Error retrieving list of buckets, contacting query service returned status: 500

we are frequently getting the following error
“Error retrieving list of buckets, contacting query service returned status: 500”
and we also see the following in the indexer.log file
"2019-12-24T05:15:08.963+05:30 [Info] DATP[->dataport “:9105”] DATP -> Indexer 99.697092% blocked ".
This blocks us from querying the data as well.
The only option was to restart the service , delete the index and rebuild index.
This is blocking our entire application.

Couchbase: 6
OS: ubuntu 16.03
datasize 2-3 tb (200 million records)

Quick help is appreciated ! Thank you

@sarat641 If you are using Couchbase Enterprise Edition and have a support contract, could you please reach out to Couchbase Support? That will get very quick attention to your issue.
If you do not have a support contract, could you please share cbcollect from your cluster?

We are evaluating Couchbase community edition.
cbcollect_info size around 400mb size , can you tell me any particular file , i will share the same.

Hi @sarat641,

Will you please provide more information regarding following so that we can guide you better.

  1. Number of nodes in the cluster.
  2. Which nodes are running which services.
  3. CPU and memory consumption on nodes. Especially, which couchbase process is consuming how much resources.
  4. Can you elaborate your point when you said “This blocks us from querying the data as well.”. Does it mean query is timing out?
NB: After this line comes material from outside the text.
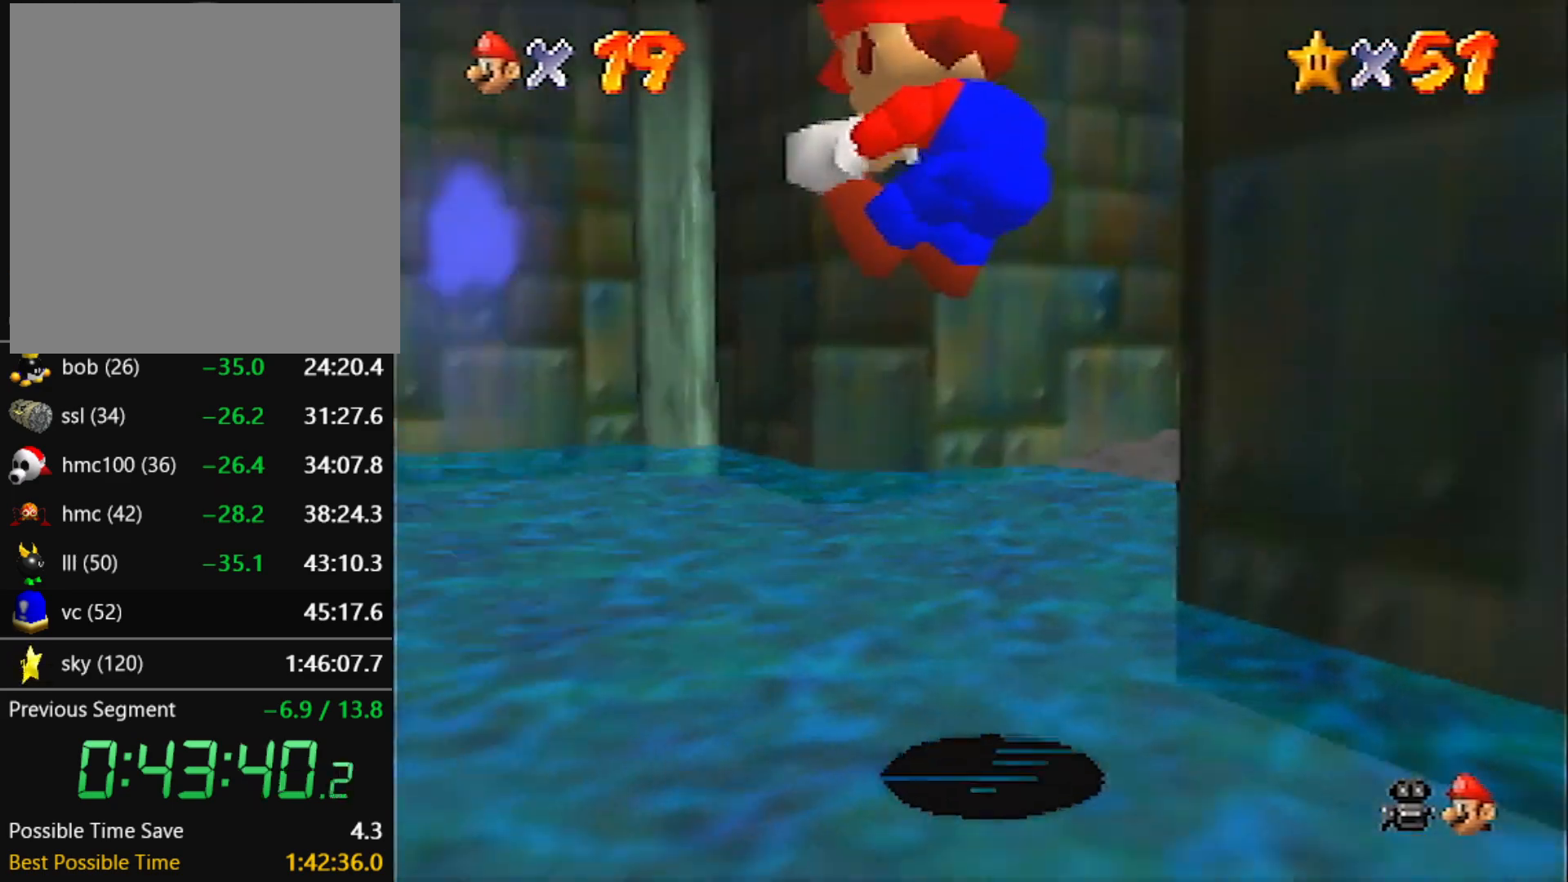
{"buttons": [], "left_stick": "up", "events": [[33, "Z", "up"], [167, "C_RIGHT", "down"], [300, "C_RIGHT", "up"], [300, "left_stick", "up"], [367, "C_RIGHT", "down"], [500, "C_RIGHT", "up"]]}
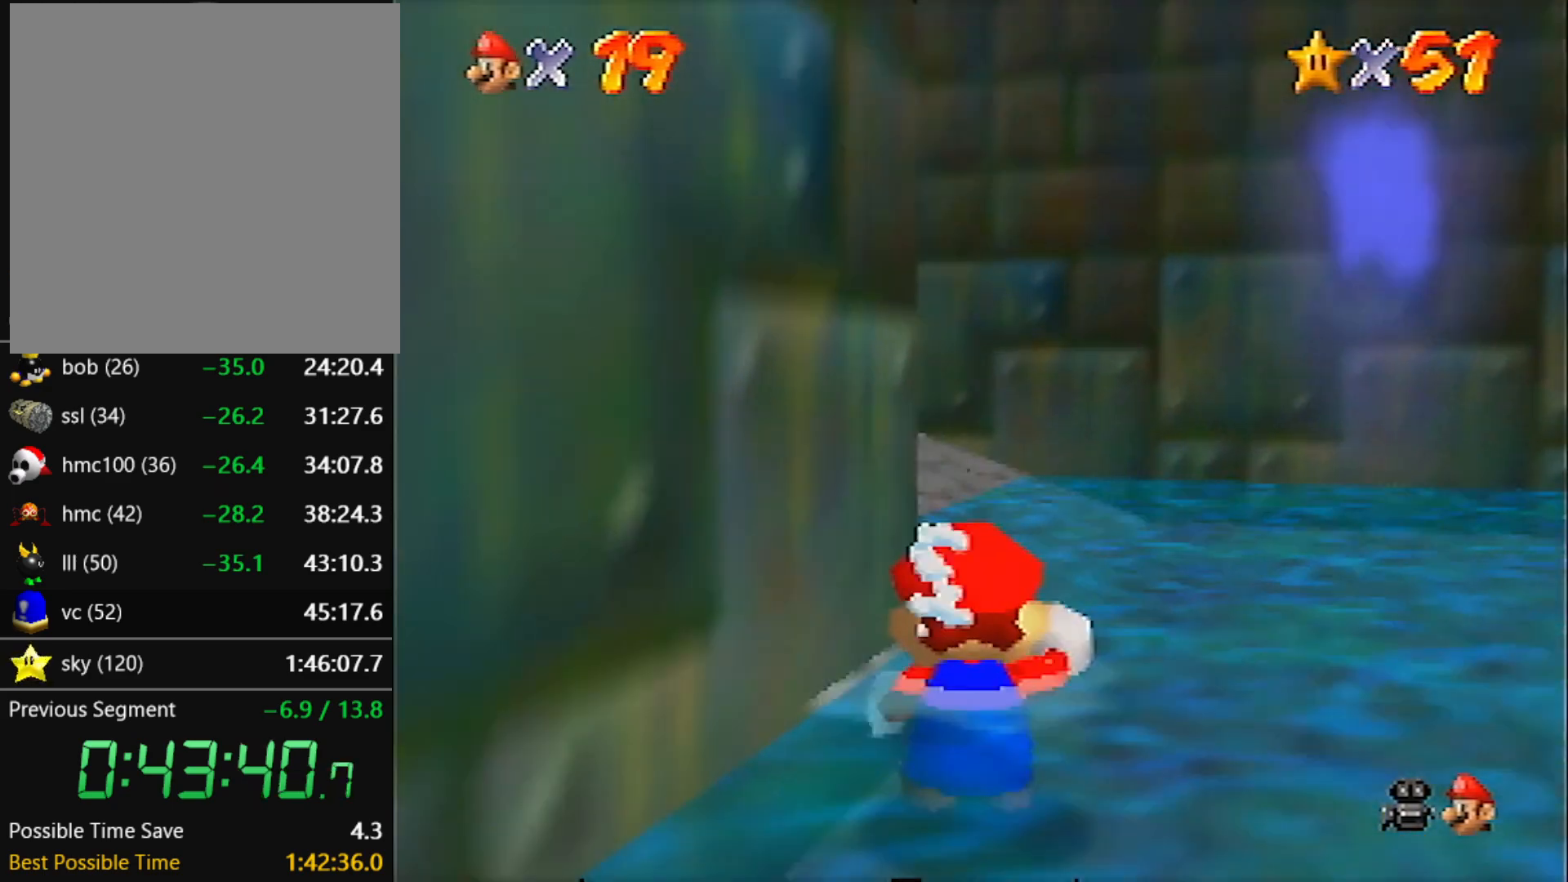
{"buttons": [], "left_stick": "up", "events": [[67, "C_RIGHT", "down"], [134, "C_RIGHT", "up"]]}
Or you are seeing service unavailability.
  5. Please attach indexer.log, projector.log and query.log files.

Regarding the following log message:
2019-12-24T05:15:08.963+05:30 [Info] DATP[->dataport “:9105”] DATP -> Indexer 99.697092% blocked

one of the possible reasons for these messages is index storage being slow. Index storage backend for Couchbase community edition has some performance and scalability limitations. With enterprise edition, you should get better performance.

Having said this, if you are seeing CPU and memory saturation on the nodes, you can try provisioning more nodes in the cluster to distribute the database workload better.

  1. Number of nodes in the cluster.
    6 node clusters each node has 128 gb RAM, 16 core CPU, 2tb ssd
  2. Which nodes are running which services.
    all nodes are running query, index and data services (community edition)
  3. CPU and memory consumption on nodes. Especially, which couchbase process is consuming how much resources.
    Except one all 5 nodes are taking less than 50% CPU and RAM utilization
  4. Can you elaborate your point when you said “This blocks us from querying the data as well.”. Does it mean query is timing out? Or you are seeing service unavailability.
    Query service in unavailable frequently. get an error unable to retrieve list of buckets.
  5. Please attach indexer.log, projector.log and query.log files.indexer.14.zip (3.6 MB) projector.14.zip (1.9 MB) query.14.zip (1.6 MB)

Hi @sarat641,

I don’t know why there was error in retrieving list of bucket. I don’t see any logging in query.log regarding this. Attached indexer.log does not have indexer blocked messages. May be the problem got resolved due to index deletion and rebuild. I can see a lot of “Index scan timed out” errors in query logs.

Looking at the index stats, it looks like a lot of documents are queued on the indexer side, but are not yet indexed. Average drain rate is zero. A very few (less than 20) items are getting indexed (flushed to index storage) every minute. At this time, there are around 168 million docs already indexed.

On this node, do you see CPU or disk i/o saturation? If yes, then that can be the bottleneck. Please check which process is consuming most of the CPU and disk i/o. Also, if CPU is under pressure and indexer process is taking most of the CPU, you can collect cpu profile of indexer using following command. Also let me know couchbase server version (including minor version).

curl -X GET -u <couchbase-admin-username>:<password> http://<host-ip>:9102/debug/pprof/profile

Meanwhile, I will check if I can find any numbers around scalability of the indexes in community edition.